Exploratory Data Analysis using pandas ,matplotlib
Over the years, machine learning has been on the rise. It is so powerful that it almost tempt us to skip the Exploratory Data Analysis phase. It is not a very good idea to just feed data into a black box and wait for the results. Exploratory data analysis (EDA) is an approach to analyzing data sets to summarize their main characteristics, often with visual methods.Pandas is a Python library that provides extensive means for data analysis.In conjunction with Matplotlib, Pandas provides a wide range of opportunities for visual analysis of tabular data.

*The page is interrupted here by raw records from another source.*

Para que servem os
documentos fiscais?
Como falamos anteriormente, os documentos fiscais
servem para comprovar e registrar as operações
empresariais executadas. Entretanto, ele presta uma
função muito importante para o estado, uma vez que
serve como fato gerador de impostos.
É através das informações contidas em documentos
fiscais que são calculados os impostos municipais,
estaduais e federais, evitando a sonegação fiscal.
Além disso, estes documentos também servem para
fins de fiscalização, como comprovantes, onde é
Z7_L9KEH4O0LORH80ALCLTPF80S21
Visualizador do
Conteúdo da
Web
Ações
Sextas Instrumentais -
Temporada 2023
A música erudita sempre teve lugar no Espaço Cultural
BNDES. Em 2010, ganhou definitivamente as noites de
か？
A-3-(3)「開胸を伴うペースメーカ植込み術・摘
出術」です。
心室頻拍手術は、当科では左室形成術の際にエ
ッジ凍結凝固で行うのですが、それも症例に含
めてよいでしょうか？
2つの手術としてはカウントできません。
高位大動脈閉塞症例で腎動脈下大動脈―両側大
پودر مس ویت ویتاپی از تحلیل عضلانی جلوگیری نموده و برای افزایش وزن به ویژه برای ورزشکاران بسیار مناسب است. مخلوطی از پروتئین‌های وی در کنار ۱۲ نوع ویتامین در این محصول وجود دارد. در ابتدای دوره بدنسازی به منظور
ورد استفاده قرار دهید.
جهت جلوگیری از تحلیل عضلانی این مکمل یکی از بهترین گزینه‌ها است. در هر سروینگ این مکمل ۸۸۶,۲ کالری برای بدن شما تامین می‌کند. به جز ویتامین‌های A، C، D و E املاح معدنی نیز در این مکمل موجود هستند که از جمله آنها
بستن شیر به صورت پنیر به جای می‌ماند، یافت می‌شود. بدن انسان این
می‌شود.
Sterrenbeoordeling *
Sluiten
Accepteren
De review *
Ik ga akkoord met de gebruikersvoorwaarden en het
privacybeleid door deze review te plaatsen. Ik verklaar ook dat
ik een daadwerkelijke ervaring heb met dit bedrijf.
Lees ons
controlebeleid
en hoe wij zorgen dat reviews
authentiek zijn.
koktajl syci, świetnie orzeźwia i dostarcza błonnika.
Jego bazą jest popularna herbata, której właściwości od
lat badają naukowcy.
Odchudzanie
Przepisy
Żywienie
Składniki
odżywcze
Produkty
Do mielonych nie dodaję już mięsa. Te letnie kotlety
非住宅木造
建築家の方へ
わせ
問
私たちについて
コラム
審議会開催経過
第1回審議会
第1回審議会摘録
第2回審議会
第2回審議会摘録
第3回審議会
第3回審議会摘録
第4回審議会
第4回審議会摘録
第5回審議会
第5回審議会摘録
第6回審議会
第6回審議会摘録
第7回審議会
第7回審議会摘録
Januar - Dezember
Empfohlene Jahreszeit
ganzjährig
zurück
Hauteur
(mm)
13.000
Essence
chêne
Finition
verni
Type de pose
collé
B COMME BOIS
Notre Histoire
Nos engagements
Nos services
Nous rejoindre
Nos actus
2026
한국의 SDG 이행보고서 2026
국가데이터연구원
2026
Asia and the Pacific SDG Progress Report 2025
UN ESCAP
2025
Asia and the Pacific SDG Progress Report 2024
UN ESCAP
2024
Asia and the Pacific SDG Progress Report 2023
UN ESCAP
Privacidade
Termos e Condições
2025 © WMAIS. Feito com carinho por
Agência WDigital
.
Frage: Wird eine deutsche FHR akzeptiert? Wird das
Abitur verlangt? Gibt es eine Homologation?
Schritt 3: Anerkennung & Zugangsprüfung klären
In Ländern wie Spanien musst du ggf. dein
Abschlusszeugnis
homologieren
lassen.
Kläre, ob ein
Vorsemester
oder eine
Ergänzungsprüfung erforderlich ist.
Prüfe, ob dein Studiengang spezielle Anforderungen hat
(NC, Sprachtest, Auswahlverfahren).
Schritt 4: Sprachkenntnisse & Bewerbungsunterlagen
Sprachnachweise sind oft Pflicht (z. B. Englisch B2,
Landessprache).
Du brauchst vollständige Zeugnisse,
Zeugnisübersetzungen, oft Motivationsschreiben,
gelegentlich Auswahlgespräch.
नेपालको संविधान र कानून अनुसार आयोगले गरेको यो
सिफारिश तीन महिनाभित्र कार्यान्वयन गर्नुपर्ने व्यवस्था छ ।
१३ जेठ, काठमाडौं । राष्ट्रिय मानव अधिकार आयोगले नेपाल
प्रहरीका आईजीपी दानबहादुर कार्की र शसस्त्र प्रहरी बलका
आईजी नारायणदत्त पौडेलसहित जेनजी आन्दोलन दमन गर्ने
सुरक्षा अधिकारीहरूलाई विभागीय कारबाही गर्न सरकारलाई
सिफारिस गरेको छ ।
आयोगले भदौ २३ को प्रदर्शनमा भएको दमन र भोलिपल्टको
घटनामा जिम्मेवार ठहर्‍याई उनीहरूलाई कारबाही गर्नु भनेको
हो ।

Following will be taken in workshop:-
- Data Wrangling :- Due to improper format of data,the accuracy of model can be drastically reduced, therefore data wrangling plays an important role
a. Viewing data in a proper manner(which includes shape,basic stats)
b. Knowing datatypes of attributes and pattern of null values.
c. Dealing with missing values using replace values, drop null values, filling null values(various methods of pandas)
d. Converting categorical data into numeric data
e. Normalisation of values (ex. taking log to reduce skewness)
f. Bumming of Values
Visualisation using Matplotlib which includes Barplot, Scatterplot, Histogram, etc
Finding Co-relation for feature selection.
Basic knowledge of python.
I am Purva Chaudhari ,3rd year student of computer science and engineering from Government Engineering College ,Aurangabad.I have a bit knowledge of Big-data technologies such as Hadoop,hive,spark etc.I have started python from last 2 months as I'm interested in Data Analytics and Data Science.